As instituições têm até 3 de março de 2023 para se adequarem à novidade, que passa a valer obrigatoriamente a partir do dia 6 de março de 2023.
Mas, afinal, o que muda com esse decreto?
No novo documento não vão mais constar os números do RG e do CPF, apenas deste segundo, uma vez que é único em todo território nacional e vale para a vida toda.
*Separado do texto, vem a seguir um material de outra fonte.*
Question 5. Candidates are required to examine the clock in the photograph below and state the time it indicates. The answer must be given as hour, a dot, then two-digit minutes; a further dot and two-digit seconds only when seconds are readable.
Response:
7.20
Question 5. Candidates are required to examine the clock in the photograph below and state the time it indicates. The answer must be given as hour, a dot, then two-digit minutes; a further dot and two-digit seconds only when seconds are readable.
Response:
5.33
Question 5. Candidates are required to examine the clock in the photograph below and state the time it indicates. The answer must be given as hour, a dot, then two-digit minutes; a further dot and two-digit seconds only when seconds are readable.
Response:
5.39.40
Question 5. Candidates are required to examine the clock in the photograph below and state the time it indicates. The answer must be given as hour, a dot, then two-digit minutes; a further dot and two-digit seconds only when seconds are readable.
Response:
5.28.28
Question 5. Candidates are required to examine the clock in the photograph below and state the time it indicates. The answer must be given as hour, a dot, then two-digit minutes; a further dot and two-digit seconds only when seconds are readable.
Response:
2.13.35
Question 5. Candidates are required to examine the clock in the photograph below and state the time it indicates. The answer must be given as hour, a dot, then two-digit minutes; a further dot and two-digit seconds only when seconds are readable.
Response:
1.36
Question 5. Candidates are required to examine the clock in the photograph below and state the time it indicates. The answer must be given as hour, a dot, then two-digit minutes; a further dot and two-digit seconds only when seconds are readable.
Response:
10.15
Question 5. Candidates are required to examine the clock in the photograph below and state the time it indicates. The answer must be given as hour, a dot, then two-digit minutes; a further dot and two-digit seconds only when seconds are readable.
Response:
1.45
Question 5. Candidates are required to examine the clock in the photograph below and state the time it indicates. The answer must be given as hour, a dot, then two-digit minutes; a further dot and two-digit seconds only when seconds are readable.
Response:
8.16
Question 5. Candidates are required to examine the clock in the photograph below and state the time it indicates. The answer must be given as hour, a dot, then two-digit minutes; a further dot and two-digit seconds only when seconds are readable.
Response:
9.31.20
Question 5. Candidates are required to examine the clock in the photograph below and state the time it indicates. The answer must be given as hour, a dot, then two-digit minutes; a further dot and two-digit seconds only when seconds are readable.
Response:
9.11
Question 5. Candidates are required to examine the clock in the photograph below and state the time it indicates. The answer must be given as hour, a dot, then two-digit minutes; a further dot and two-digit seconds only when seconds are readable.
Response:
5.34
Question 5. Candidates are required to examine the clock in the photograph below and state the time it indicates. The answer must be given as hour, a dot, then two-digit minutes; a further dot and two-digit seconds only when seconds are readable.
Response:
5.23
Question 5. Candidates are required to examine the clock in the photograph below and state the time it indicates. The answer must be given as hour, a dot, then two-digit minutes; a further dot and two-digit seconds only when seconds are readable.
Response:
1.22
A ideia é evitar fraudes e falsificações, uma vez que, hoje, uma pessoa pode ter até 27 números de RG e toda vez que perde a carteira precisar gerar um novo.
Por que a mudança?
Além da unificação facilitar as coisas e torná-las mais seguras, o documento terá uma versão digital, que poderá ser consultada através de um QR Code, mesmo que off-line.
Ou seja, será mais difícil falsificar o RG.
Ele também poderá ser usado em viagens internacionais, pois terá o código MRZ (Machine Readable Zone), o mesmo emitido em passaportes.
Apesar disso, o Governo Federal explica que a nova Carteira de Identificação deve ser aceita para entrar em países do Mercosul, mas que não substitui a emissão do passaporte.

O que fazer com o RG antigo?
Por ora, pode continuar com ele.
Isso porque, para pessoas até 60 anos, o documento atual vale por mais 10 anos.
Para a população acima de 60 anos, ele continua valendo por tempo indeterminado.
A primeira emissão da certidão e a renovação da antiga serão gratuitas.
É preciso ter um CPF?
Facilita, mas não é uma obrigatoriedade.
Se você não tiver um Cadastro de Pessoa Física, eles farão um na hora e emitirão na sequência o RG Único.